* Your objective: Quote each line of the material verbatim, without the pictures.

* Data shown:
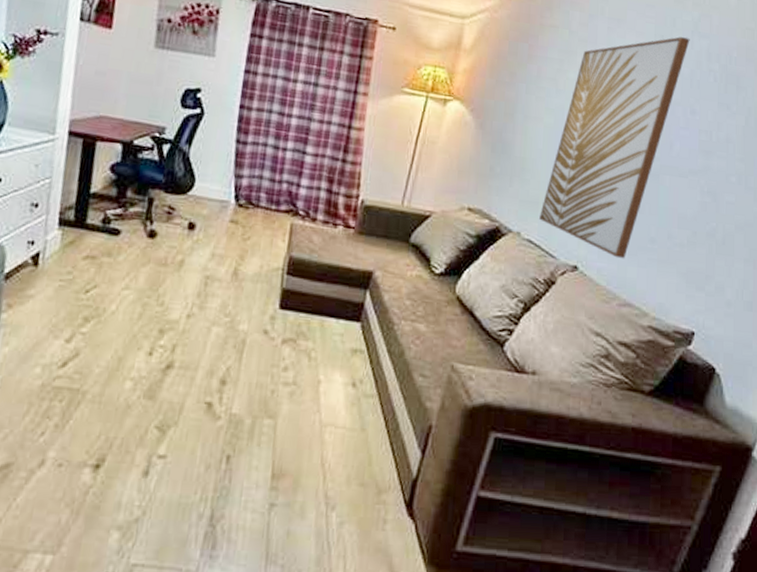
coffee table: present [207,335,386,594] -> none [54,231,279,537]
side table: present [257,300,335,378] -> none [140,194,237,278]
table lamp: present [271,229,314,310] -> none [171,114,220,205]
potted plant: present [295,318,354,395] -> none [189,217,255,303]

* Finished exercise:
coffee table: present [207,335,386,594] -> none [54,231,279,537]
side table: present [257,300,335,378] -> none [140,194,237,278]
table lamp: present [271,229,314,310] -> none [171,114,220,205]
potted plant: present [295,318,354,395] -> none [189,217,255,303]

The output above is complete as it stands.